I know it's hard but you should try to be positive and appreciate what you have - it may not feel like it but you are lucky to get NHS funding for 3 cycles, you are still young at 35 and have a much greater chance of success. It must be so hard to deal with that and your Dad, having infertility already feels like enough punishment for a couple without that added stress (and stress doesn't help make babies).
This website can be very helpful but it's not the same as a face to face friend, is it? You can have a good rant on here though and someone is bound to understand how you feel!
Probably been suggested already but I had counselling after my failed cycles - this can really help?

Hope you're taking care of yourself hon, we're all here for each other x


----------



## Writers_of_note (Oct 3, 2016)

Hello Frustratedandsad

I also had my first round of ICSI ivf this summer and with a BFN. I have some understanding of how gutting that is but my hopes were never really "up" as I have been diagnosed with low egg quality. It still hurt like hell though. I can't even imagine what losing a parent  in that period does to you. I suspect you need to take some time out and practice some self care but as a 35 yo I know what it feels like for that clock to be ticking away. The positive thing for you is that your eggs seem to be in good nick so don't panic about time. 

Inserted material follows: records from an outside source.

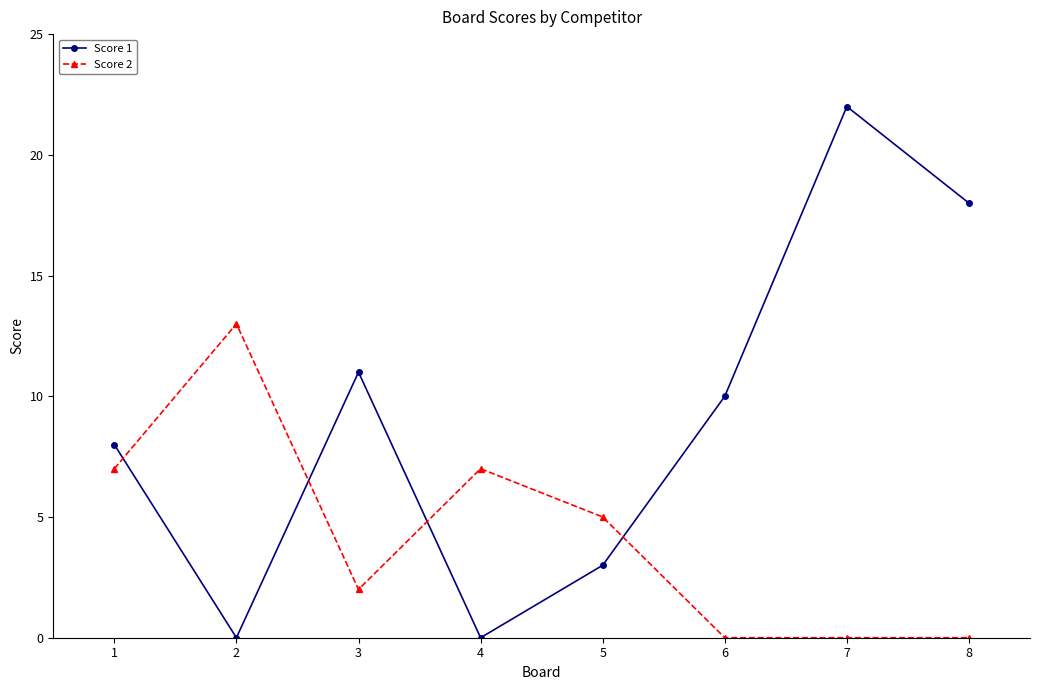

At which category does Score 2 reach its first local valley?

3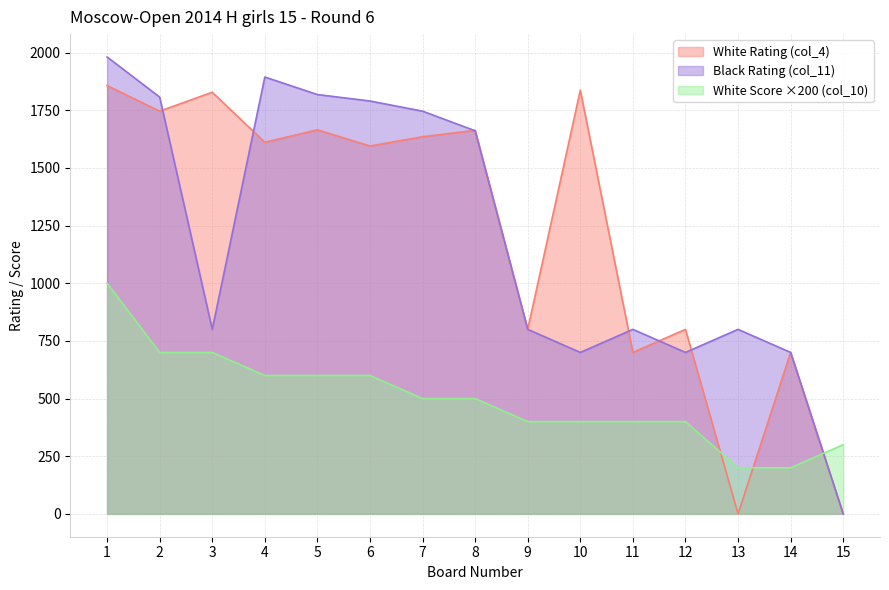

Rank the categories by White Rating (col_4) value from highest to lowest.

1, 10, 3, 2, 5, 8, 7, 4, 6, 9, 12, 11, 14, 13, 15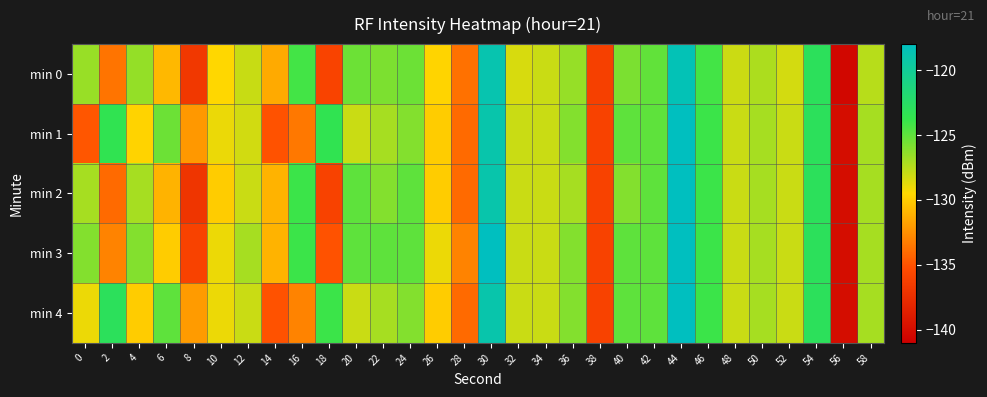

Rank the series at 58 from lowest to highest value.

min 0, min 1, min 2, min 3, min 4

It's a desperately lonely experience this infertility business. I was not prepared for how emotionally draining it would be. I had two weeks off work in May with stress and it helped me a lot. I don't know how your work situation is but I would recommend a king some time off to grieve a bit. 
Sending lots of love xxx


----------



## Racquel (Sep 21, 2016)

Hi all 
I'm 48 and just had my first and only journey of DE along with IMSI at Team Miracle in Cyprus.
Having requested pgd and embryoscope to give myself the best chance to which we got 11 eggs 10 fertilised to blastocyst and one was hatching  on transfer day so we were advised by the enbryologist we must implant this boy embryo and choose 2AA girl embryos as we had wanted gender selection too.
What I thought was going to be a positive journey has been stressful traumatic and ended now in grief,as I received a BFN yesterday.
I'm not sure about clinics anywhere else but there seems to definitely been a lack of communication with Team Miracle and it's more about no's than actual patients.
Giving hope to the vunerable and telling you what you want to hear.
Not explaining doubt at all.
I have never felt so lonely and as much as my husband is also traumatised by this journey ,he is trying his best to support me.
We didn't tell anyone family or friends what we were doing in fear of BFN.
Since being on this site I admire every person who has attempted Ivf treatment as to continue getting BFN and pick yourself up again to start another round of treatment , I think are amazingly strong woman.
I am in blame mode and need answers to why it didn't work ?
I am extremely fortunate to have had 2 natural Births 23 years ago but I'm on my second marriage and with my soul mate and wanted to complete our family.